(Quiz basati su grafici)

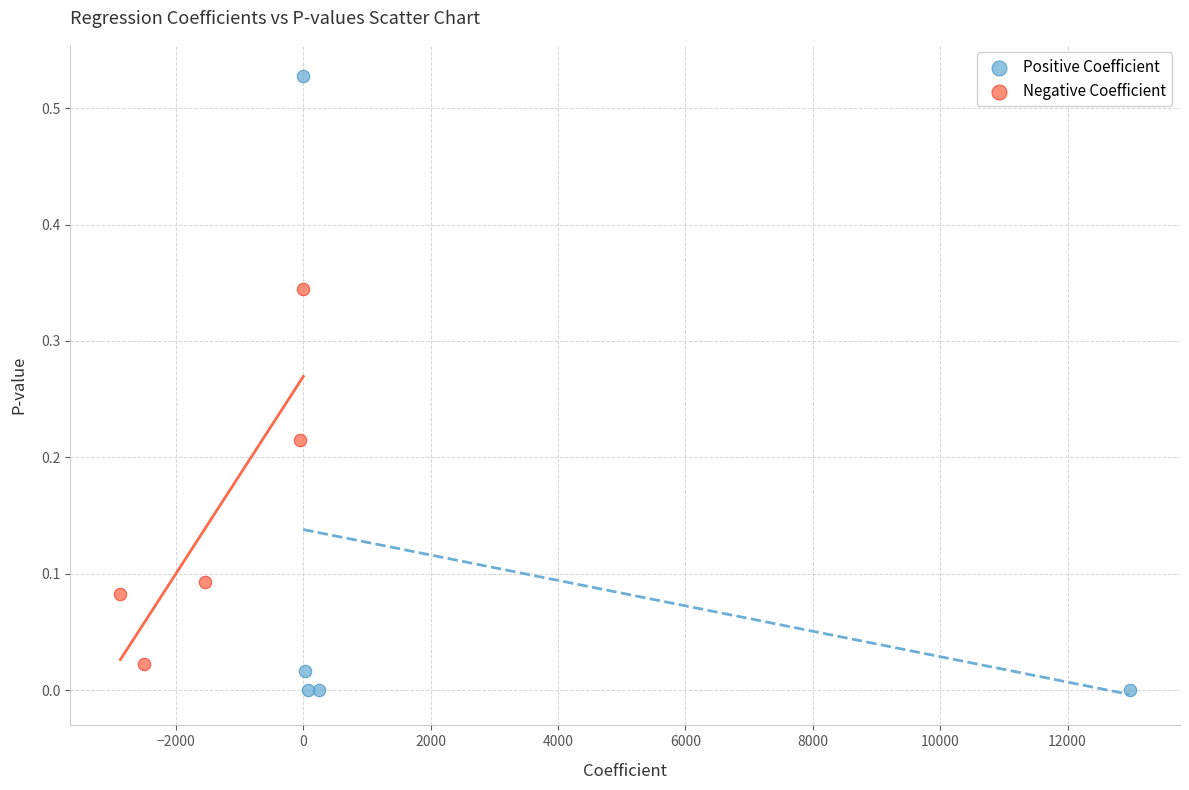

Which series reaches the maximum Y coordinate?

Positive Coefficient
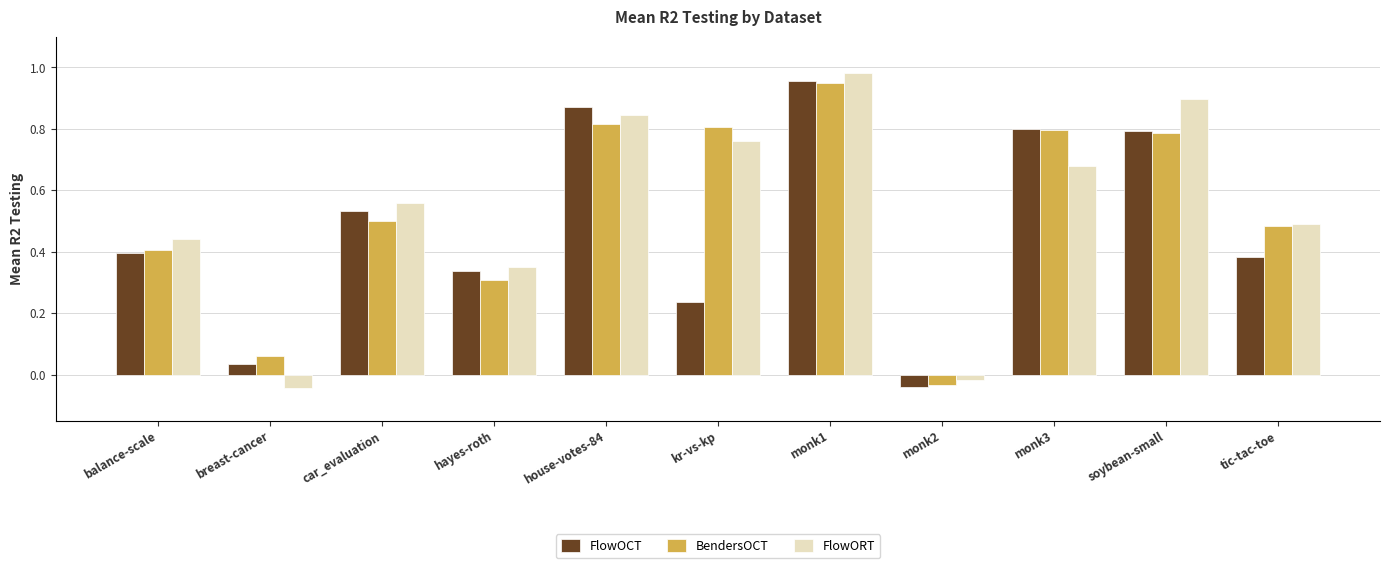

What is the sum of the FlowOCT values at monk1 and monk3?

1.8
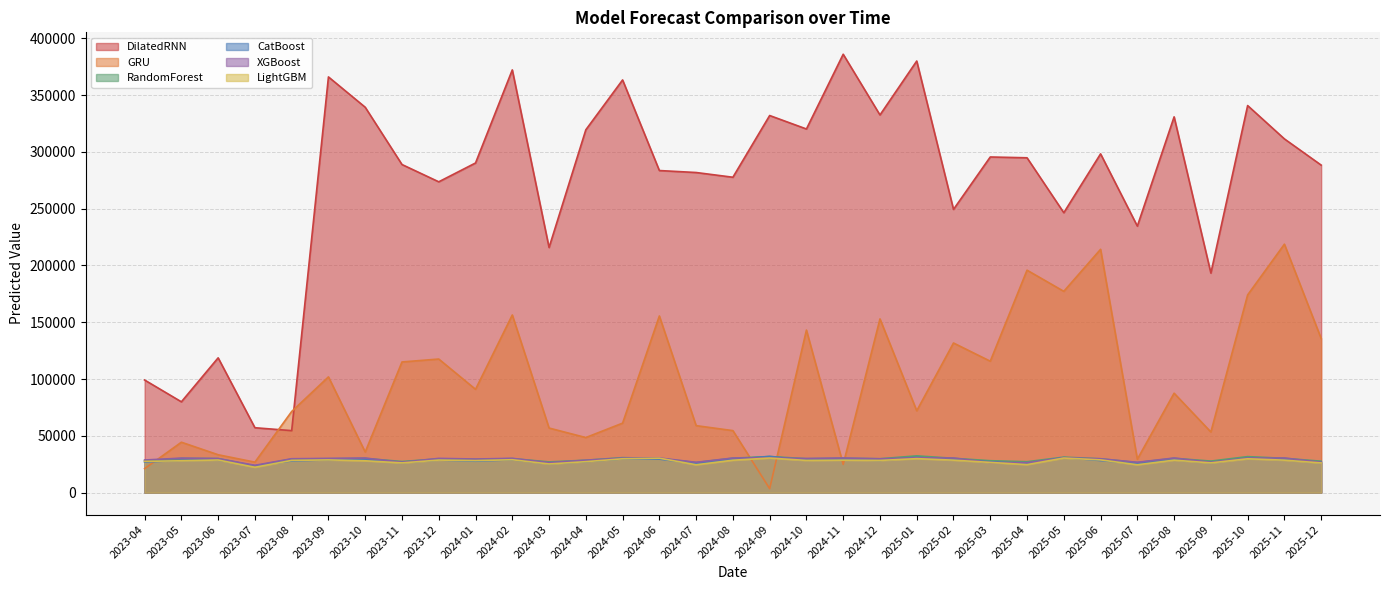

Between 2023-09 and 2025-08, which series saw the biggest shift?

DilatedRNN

(Compito) Per favore, ricopia tali e quali le righe qui sopra, cominciando da quella che contiene "Positive Coefficient" e arrivando fino all'ultima riga, entrambe incluse. Tralascia le immagini.

(Risposta)
Positive Coefficient

What is the sum of the FlowOCT values at monk1 and monk3?

1.8

Between 2023-09 and 2025-08, which series saw the biggest shift?

DilatedRNN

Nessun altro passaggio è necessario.